Want a Ride (on top of my) Cadillac(s)?
I make more money than…. Calvin Coolidge. Put together.
Lina Lamont in Singin’ in the Rain
Back in the quaint days of 2008, it was a bit of a scandal when John McCain couldn’t remember how many houses he had. Four years later, Mitt Romney is attempting to “connect” with Michigan voters by telling them not just that he drives American, but that, with his overlarge family and so many houses, he’s got all the big three covered, and his long-suffering wife drives a “couple of Cadillacs,” to boot. Power to the people, Mitt.
It seems that the more privileged and out of touch the Republicans turn out to be, the less they care how they sound to ordinary Americans. Mitt and Rick proudly parade their massive litters of children as some totem of properly practiced heterosexuality with little thought to the fact that having children at all has become an unaffordable luxury for many Americans. Having a “special needs” child, as Rick does, is a lot easier when you made a million dollars last year, and to his mind anyway, must justify the fact that he spent about six bucks of this princely income on charity. Romney’s five lil’ chickenhawks aren’t cheap, either, always requiring bigger houses for their expanding broods and forcing him to find them ever-fancier fake jobs. Newt has a big and expensive family, too, especially if you count all the wives and their Tiffany’s accounts. All of them are utterly convinced that their pampered existences are not just well-deserved, but normal.

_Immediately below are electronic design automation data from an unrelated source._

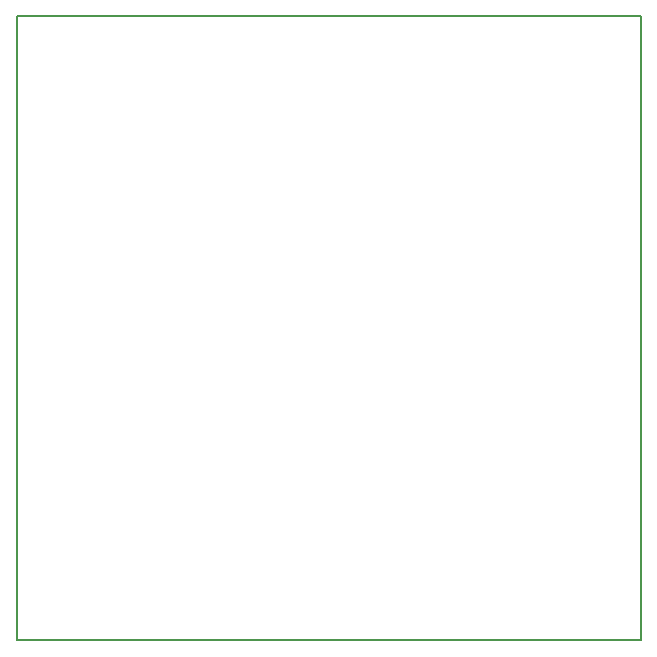
<source format=gbr>
G04 #@! TF.GenerationSoftware,KiCad,Pcbnew,(2017-08-08 revision 53204e097)-makepkg*
G04 #@! TF.CreationDate,2017-11-28T10:39:20+01:00*
G04 #@! TF.ProjectId,LMR1405001A,4C4D5231343035303031412E6B696361,rev?*
G04 #@! TF.SameCoordinates,Original*
G04 #@! TF.FileFunction,Profile,NP*
%FSLAX46Y46*%
G04 Gerber Fmt 4.6, Leading zero omitted, Abs format (unit mm)*
G04 Created by KiCad (PCBNEW (2017-08-08 revision 53204e097)-makepkg) date 11/28/17 10:39:20*
%MOMM*%
%LPD*%
G01*
G04 APERTURE LIST*
%ADD10C,0.150000*%
G04 APERTURE END LIST*
D10*
X96774000Y-124206000D02*
X96774000Y-71374000D01*
X149606000Y-124206000D02*
X96774000Y-124206000D01*
X149606000Y-71374000D02*
X149606000Y-124206000D01*
X96774000Y-71374000D02*
X149606000Y-71374000D01*
M02*

</source>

But really, just a couple decades after St. Ronnie famously lambasted a fictitious welfare queen for driving a single Cadillac, is it smart politics to tell the working classes of the heartland that your wife drives “a couple” of them? By that logic, why not say she’s got a baker’s dozen? Then she’d be a real Job Creator, and Romney might stand a fighting chance in the first of his many home states.
The fact is that none of these guys knows, or more importantly, cares, what life is like for the 99% of people who only wish they could afford one kid, one car, and one wife.